The complaint alleges that, in March 1993, the Department issued to respondent Felice a permit authorizing the construction of a dock facility comprised of a fixed dock, ramp and two floats, with certain dimensions, and that a subsequent administrative enforcement proceeding alleging that respondent violated a special condition of the permit was resolved by a consent order in 1994. See Complaint ¶¶ 19-25. The complaint asserts claims based upon a 2012 inspection of the site, but does not allege that respondent Felice is currently in violation of the 1994 consent order.

Respondents have asserted an "additional statement of facts" in their First Amended Answer, alleging, among other things: (i) certain facts in 1988 and 1989 relating to an application for a permit by respondent Felice, which respondent ultimately withdrew; (ii) that respondent Felice applied for a permit in June 1992 and obtained a permit in March 1993; and (iii) facts relating to the 1994 inspection that resulted in an enforcement proceeding against respondent Felice. See First Amended Answer, Drescher Aff.

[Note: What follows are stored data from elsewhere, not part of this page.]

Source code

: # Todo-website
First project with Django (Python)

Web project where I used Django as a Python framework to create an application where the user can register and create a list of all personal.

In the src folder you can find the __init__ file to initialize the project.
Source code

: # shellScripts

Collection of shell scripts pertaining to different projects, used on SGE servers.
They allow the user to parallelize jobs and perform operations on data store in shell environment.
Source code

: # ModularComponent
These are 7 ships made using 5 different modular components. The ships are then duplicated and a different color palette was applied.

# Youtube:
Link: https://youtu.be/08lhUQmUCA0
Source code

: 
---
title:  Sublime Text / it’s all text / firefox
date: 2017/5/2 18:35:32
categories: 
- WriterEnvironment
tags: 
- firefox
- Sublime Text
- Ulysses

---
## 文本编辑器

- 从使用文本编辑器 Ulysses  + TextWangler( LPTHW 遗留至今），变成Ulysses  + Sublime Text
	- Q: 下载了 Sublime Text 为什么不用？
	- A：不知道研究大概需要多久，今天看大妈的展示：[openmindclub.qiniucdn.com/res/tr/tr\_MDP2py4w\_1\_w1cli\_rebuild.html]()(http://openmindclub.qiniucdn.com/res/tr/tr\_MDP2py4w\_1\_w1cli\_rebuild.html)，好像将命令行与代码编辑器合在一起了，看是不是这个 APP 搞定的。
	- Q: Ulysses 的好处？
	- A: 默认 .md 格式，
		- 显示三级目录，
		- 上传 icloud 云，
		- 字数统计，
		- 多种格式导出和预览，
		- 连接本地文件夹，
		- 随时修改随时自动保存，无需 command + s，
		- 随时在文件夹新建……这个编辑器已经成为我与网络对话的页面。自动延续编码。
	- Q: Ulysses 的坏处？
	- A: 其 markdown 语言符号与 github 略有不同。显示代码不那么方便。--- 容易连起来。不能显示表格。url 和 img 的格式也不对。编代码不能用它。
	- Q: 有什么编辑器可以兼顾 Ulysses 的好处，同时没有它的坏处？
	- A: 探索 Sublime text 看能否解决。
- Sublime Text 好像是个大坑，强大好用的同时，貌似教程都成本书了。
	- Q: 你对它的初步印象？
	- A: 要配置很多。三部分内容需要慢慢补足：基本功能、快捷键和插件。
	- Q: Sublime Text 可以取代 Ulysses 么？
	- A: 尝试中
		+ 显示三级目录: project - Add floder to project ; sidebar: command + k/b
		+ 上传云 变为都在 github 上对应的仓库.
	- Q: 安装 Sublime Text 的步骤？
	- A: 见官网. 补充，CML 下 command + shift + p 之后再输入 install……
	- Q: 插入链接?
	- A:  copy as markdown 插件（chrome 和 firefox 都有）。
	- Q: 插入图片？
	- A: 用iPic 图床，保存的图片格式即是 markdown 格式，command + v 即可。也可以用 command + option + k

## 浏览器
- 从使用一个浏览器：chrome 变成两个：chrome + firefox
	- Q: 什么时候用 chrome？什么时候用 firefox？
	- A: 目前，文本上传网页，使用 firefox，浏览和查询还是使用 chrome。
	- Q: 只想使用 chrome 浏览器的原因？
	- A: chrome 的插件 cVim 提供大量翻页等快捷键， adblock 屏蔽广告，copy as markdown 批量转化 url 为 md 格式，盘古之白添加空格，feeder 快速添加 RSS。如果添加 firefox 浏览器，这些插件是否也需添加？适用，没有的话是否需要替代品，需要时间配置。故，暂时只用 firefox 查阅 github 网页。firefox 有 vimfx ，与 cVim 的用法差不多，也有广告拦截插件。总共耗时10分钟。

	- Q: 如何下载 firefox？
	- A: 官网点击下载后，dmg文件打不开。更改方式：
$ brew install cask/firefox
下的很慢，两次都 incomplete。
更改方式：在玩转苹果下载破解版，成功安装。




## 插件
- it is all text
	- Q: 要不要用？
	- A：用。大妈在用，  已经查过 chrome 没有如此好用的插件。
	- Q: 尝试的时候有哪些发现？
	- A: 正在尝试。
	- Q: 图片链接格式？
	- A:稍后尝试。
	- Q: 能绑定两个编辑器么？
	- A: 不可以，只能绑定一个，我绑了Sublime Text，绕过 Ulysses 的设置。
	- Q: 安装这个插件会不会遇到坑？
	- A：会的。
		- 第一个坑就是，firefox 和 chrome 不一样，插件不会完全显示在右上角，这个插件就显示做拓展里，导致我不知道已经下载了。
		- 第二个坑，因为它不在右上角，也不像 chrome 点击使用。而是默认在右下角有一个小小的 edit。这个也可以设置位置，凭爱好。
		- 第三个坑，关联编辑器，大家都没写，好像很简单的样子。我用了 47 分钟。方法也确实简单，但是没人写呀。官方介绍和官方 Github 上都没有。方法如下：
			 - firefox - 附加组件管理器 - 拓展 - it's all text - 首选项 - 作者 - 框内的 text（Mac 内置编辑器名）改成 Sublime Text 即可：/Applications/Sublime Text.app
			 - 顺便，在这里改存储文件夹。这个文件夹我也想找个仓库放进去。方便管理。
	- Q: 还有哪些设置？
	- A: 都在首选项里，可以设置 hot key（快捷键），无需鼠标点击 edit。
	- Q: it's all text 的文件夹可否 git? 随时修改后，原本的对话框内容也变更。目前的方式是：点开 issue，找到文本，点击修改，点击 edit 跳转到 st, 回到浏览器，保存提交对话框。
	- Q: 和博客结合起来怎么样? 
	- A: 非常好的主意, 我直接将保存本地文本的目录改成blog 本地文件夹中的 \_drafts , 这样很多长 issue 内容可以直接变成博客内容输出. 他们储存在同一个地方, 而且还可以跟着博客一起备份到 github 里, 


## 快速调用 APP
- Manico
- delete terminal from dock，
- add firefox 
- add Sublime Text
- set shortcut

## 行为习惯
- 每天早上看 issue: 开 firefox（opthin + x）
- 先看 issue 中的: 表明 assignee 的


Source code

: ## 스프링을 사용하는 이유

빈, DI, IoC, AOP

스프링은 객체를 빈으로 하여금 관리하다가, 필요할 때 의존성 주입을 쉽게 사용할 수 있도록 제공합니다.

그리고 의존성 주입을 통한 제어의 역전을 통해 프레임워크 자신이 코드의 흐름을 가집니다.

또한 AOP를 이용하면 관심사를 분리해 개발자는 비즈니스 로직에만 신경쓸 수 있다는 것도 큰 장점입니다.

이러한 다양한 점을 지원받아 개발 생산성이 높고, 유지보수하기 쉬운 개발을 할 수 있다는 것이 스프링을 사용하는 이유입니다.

Ex. 7, at ¶¶ 90-119. Respondents admit that the 1994 enforcement proceeding was resolved by a consent order in 1994. See First Amended Answer ¶ 23.

The complaint and first amended answer thus discuss events in 1988, 1989, 1992, 1993, 1994 and 2012, and discuss only one fact, relating to site ownership in 2002, occurring between 1998 and 2008. Respondents' Second Request seeks no documents from 1988, 1989, 1992, 1993, 1994 or 2012. Respondents provide no discussion of how any documents within their requested time frame are "material and necessary" to their defenses. In light of the foregoing, I deny respondents' motion to compel.

CONCLUSION

Staff's motion to compel is granted, and respondents' motion to compel is denied. I will hold a conference call with the parties, to occur during the week of February 29, 2016, regarding scheduling the hearing in this matter.

_________/s/__________
D. Scott Bassinson
Administrative Law Judge

Dated: Albany, New York
January 27, 2016


[1] It is not clear from the record before me whether respondents produced documents in response to staff's notice to produce or, if respondents produced documents, the quantity of documents produced.

[2] The record submitted on the motions does not reflect whether respondents provided any information responsive to request "C" relating to eyewitness identification. Staff's motion to compel does not seek any relief relating to request "C."

[3] With respect to Department staff's motion to compel, counsel for staff states that he "reached out to Respondents' counsel by phone to try to discuss resolving this matter without a motion but to no avail." Drescher Aff. ¶ 14. In contrast, respondents' papers are silent with respect to whether respondents made any good faith efforts to resolve the dispute concerning staff's document production without resort to a motion, as required by the regulations. See 6 NYCRR § 622.7(c)(1); see also Respondents' cover letter dated December 24, 2015; Respondents' Motion to Compel Disclosure, dated December 24, 2015 ("Respondents' Motion"); Affirmation of John-Patrick Curran in Support of Motion to Compel Disclosure, dated December 24, 2015.

[4] Respondents' fourth objection is based upon claims of privilege. See Respondents' Expert Response, ¶ 5. Respondents have provided nothing, however, to support an argument that staff seeks privileged material. Moreover, respondents' assertion of the "deliberative process privilege," see id. , is inappropriate, as that privilege applies to governmental entities and is not available to respondents.

[5] In Matter of Haley , Decision of the Commissioner, February 2, 2010, the Commissioner held that certain documents relating to permits involving a site adjacent to the site at issue were relevant and admissible. The record before me, however, does not reflect that respondents have made any effort to narrow their requests, whether to seek, for example, documents relating to adjacent properties or even to properties in the Mill Basin neighborhood in Brooklyn in which respondents' property is located.